Judge Jane Stranch of Nashville, a Barack Obama appointee, was in the minority of the 2-1 decision by the 6th U.S. Circuit Court of Appeals. The other two judges were appointed by Republican presidents, as was District Judge Greg Van Tatenhove, whose ruling the panel upheld. 

"The majority found that denying it to most of Kentucky’s 1,200 inmates with hepatitis C does not constitute cruel and unusual punishment in violation of the Eighth Amendment" to the Constitution, Wolfson reports.

Ruben Rios Salinas is
an inmate seeking care.
(State photo via CJ)
The treatment "cures nearly 100 percent of patients but costs $13,000 to $32,000," Wolfson notes. The state has a plan to ration use of the treatment for the viral infection, which it says fits U.S. Bureau of Prisons policy. But it is contrary to the policies followed by Indiana and Tennessee, Wolfson notes.

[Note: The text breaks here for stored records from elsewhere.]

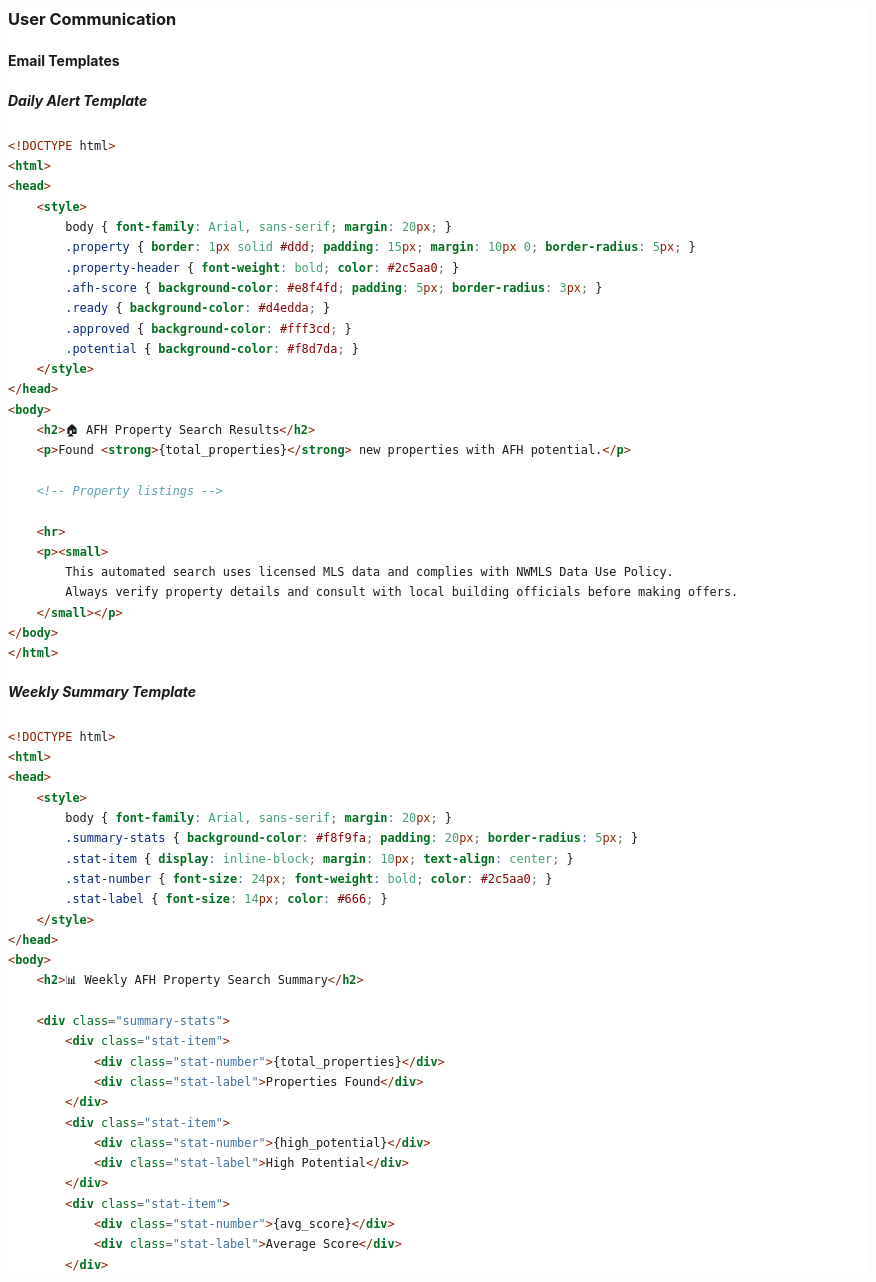 ### User Communication

#### Email Templates

##### Daily Alert Template
```html
<!DOCTYPE html>
<html>
<head>
    <style>
        body { font-family: Arial, sans-serif; margin: 20px; }
        .property { border: 1px solid #ddd; padding: 15px; margin: 10px 0; border-radius: 5px; }
        .property-header { font-weight: bold; color: #2c5aa0; }
        .afh-score { background-color: #e8f4fd; padding: 5px; border-radius: 3px; }
        .ready { background-color: #d4edda; }
        .approved { background-color: #fff3cd; }
        .potential { background-color: #f8d7da; }
    </style>
</head>
<body>
    <h2>🏠 AFH Property Search Results</h2>
    <p>Found <strong>{total_properties}</strong> new properties with AFH potential.</p>
    
    <!-- Property listings -->
    
    <hr>
    <p><small>
        This automated search uses licensed MLS data and complies with NWMLS Data Use Policy.
        Always verify property details and consult with local building officials before making offers.
    </small></p>
</body>
</html>
```

##### Weekly Summary Template
```html
<!DOCTYPE html>
<html>
<head>
    <style>
        body { font-family: Arial, sans-serif; margin: 20px; }
        .summary-stats { background-color: #f8f9fa; padding: 20px; border-radius: 5px; }
        .stat-item { display: inline-block; margin: 10px; text-align: center; }
        .stat-number { font-size: 24px; font-weight: bold; color: #2c5aa0; }
        .stat-label { font-size: 14px; color: #666; }
    </style>
</head>
<body>
    <h2>📊 Weekly AFH Property Search Summary</h2>
    
    <div class="summary-stats">
        <div class="stat-item">
            <div class="stat-number">{total_properties}</div>
            <div class="stat-label">Properties Found</div>
        </div>
        <div class="stat-item">
            <div class="stat-number">{high_potential}</div>
            <div class="stat-label">High Potential</div>
        </div>
        <div class="stat-item">
            <div class="stat-number">{avg_score}</div>
            <div class="stat-label">Average Score</div>
        </div>
```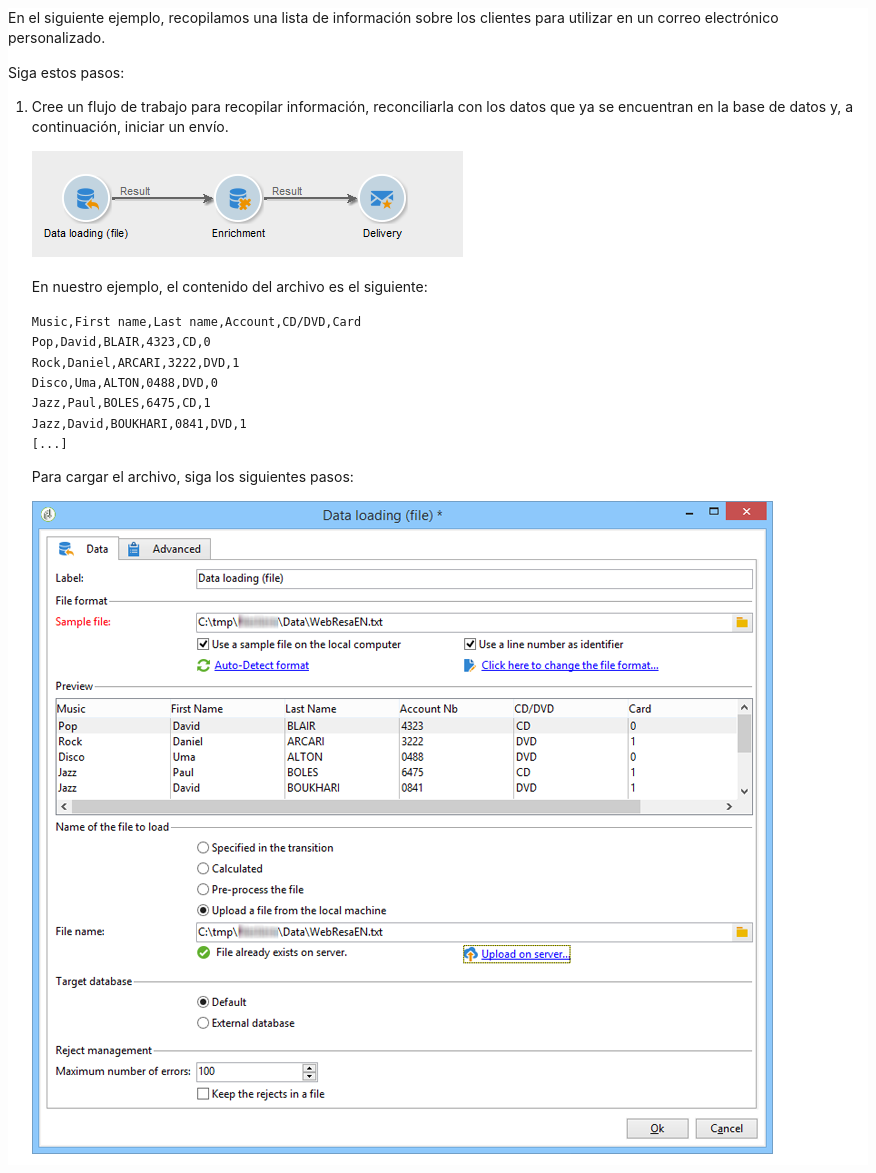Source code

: En el siguiente ejemplo, recopilamos una lista de información sobre los clientes para utilizar en un correo electrónico personalizado.

Siga estos pasos:

1. Cree un flujo de trabajo para recopilar información, reconciliarla con los datos que ya se encuentran en la base de datos y, a continuación, iniciar un envío.

   ![](assets/wf-targetdata-sample-1.png)

   En nuestro ejemplo, el contenido del archivo es el siguiente:

   ```
   Music,First name,Last name,Account,CD/DVD,Card
   Pop,David,BLAIR,4323,CD,0
   Rock,Daniel,ARCARI,3222,DVD,1
   Disco,Uma,ALTON,0488,DVD,0
   Jazz,Paul,BOLES,6475,CD,1
   Jazz,David,BOUKHARI,0841,DVD,1
   [...]
   ```

   Para cargar el archivo, siga los siguientes pasos:

   ![](assets/wf-targetdata-sample-2.png)
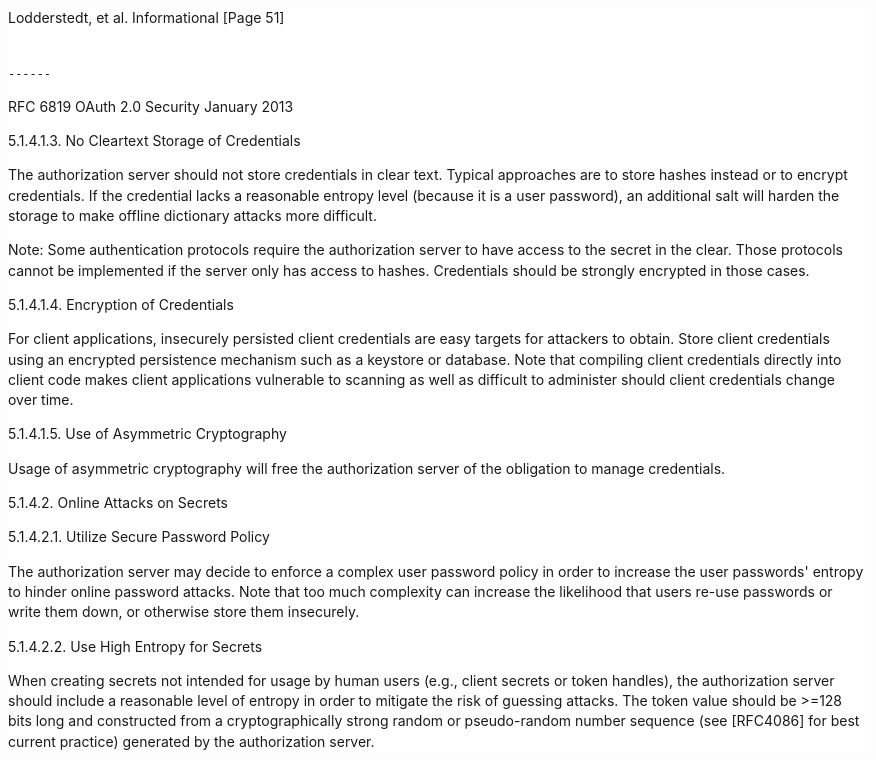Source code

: 






Lodderstedt, et al.           Informational                    [Page 51]
```

------

```
RFC 6819                   OAuth 2.0 Security               January 2013


5.1.4.1.3.  No Cleartext Storage of Credentials

   The authorization server should not store credentials in clear text.
   Typical approaches are to store hashes instead or to encrypt
   credentials.  If the credential lacks a reasonable entropy level
   (because it is a user password), an additional salt will harden the
   storage to make offline dictionary attacks more difficult.

   Note: Some authentication protocols require the authorization server
   to have access to the secret in the clear.  Those protocols cannot be
   implemented if the server only has access to hashes.  Credentials
   should be strongly encrypted in those cases.

5.1.4.1.4.  Encryption of Credentials

   For client applications, insecurely persisted client credentials are
   easy targets for attackers to obtain.  Store client credentials using
   an encrypted persistence mechanism such as a keystore or database.
   Note that compiling client credentials directly into client code
   makes client applications vulnerable to scanning as well as difficult
   to administer should client credentials change over time.

5.1.4.1.5.  Use of Asymmetric Cryptography

   Usage of asymmetric cryptography will free the authorization server
   of the obligation to manage credentials.

5.1.4.2.  Online Attacks on Secrets

5.1.4.2.1.  Utilize Secure Password Policy

   The authorization server may decide to enforce a complex user
   password policy in order to increase the user passwords' entropy to
   hinder online password attacks.  Note that too much complexity can
   increase the likelihood that users re-use passwords or write them
   down, or otherwise store them insecurely.

5.1.4.2.2.  Use High Entropy for Secrets

   When creating secrets not intended for usage by human users (e.g.,
   client secrets or token handles), the authorization server should
   include a reasonable level of entropy in order to mitigate the risk
   of guessing attacks.  The token value should be >=128 bits long and
   constructed from a cryptographically strong random or pseudo-random
   number sequence (see [RFC4086] for best current practice) generated
   by the authorization server.
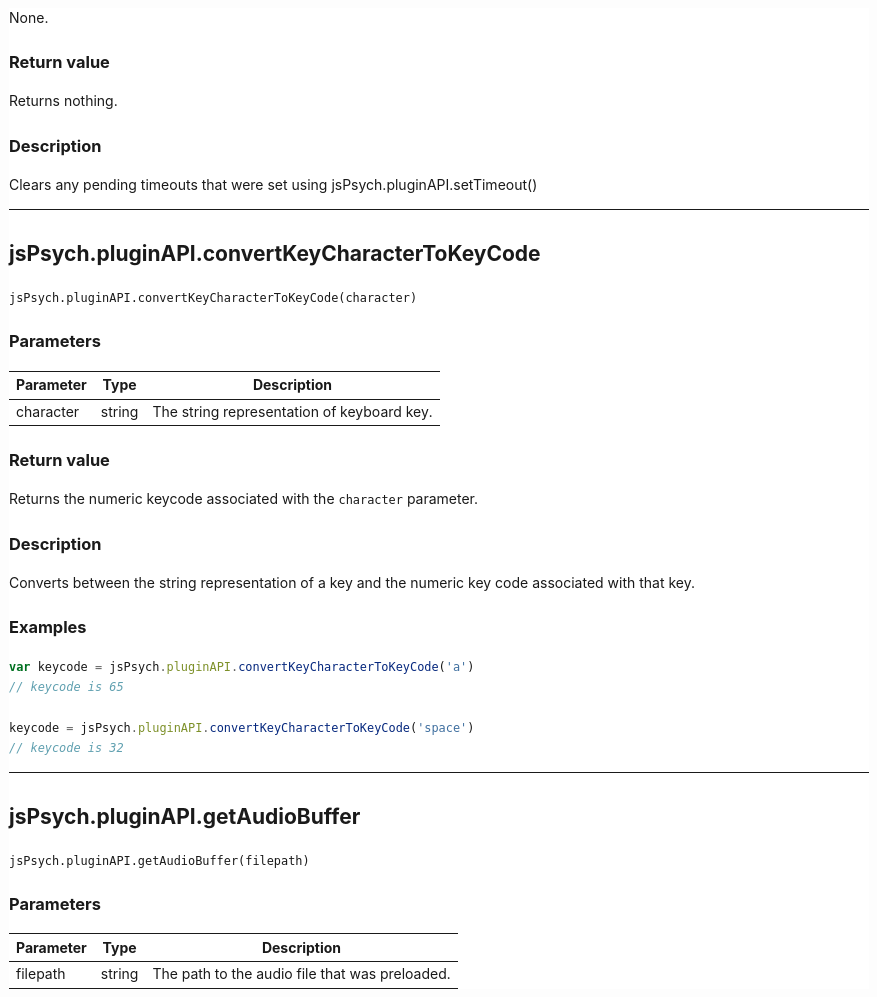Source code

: None.

### Return value

Returns nothing.

### Description

Clears any pending timeouts that were set using jsPsych.pluginAPI.setTimeout()



---
## jsPsych.pluginAPI.convertKeyCharacterToKeyCode

```
jsPsych.pluginAPI.convertKeyCharacterToKeyCode(character)
```

### Parameters

Parameter | Type | Description
----------|------|------------
character | string | The string representation of keyboard key.

### Return value

Returns the numeric keycode associated with the `character` parameter.

### Description

Converts between the string representation of a key and the numeric key code associated with that key.

### Examples

```javascript
var keycode = jsPsych.pluginAPI.convertKeyCharacterToKeyCode('a')
// keycode is 65

keycode = jsPsych.pluginAPI.convertKeyCharacterToKeyCode('space')
// keycode is 32
```

---
## jsPsych.pluginAPI.getAudioBuffer

```
jsPsych.pluginAPI.getAudioBuffer(filepath)
```

### Parameters

Parameter | Type | Description
----------|------|------------
filepath | string | The path to the audio file that was preloaded.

Stranch said by “flouting the recognized standard of care,” the plan “consigns thousands of prisoners with symptomatic, chronic HCV to years of additional suffering and irreversible liver scarring.” Using a long-recognized standard, she said withholding treatment until the damage can't be reversed, the plan “shocks the conscience.”

Barbra Cave, a University of Louisville professor of medicine who leads U of L's hepatitis-C program, said the treatment saves money long-term by reducing the cost of care for illnesses that hepatitis C causes, such as diabetes, lymphoma and liver diseases. That was one of the arguments made by prisoners in a class-action lawsuit.

Their attorney, Greg Belzley, told Wolfson that they would ask for a rehearing by the appeals court or ask the Supreme Court to hear the case. "He said as of August 2019, the most recently available figures, the department has identified 1,670 prisoners as HCV-positive. Only 159 had received any treatment," Wolfson reports.

"The department initially denied treatment to anyone who did not have a clean conduct record for 12 months beforehand, including no positive drug tests, prison tattoos or inappropriate sexual behavior. But with the litigation ongoing, last year it amended the rule to cover only infractions that might compromise treatment."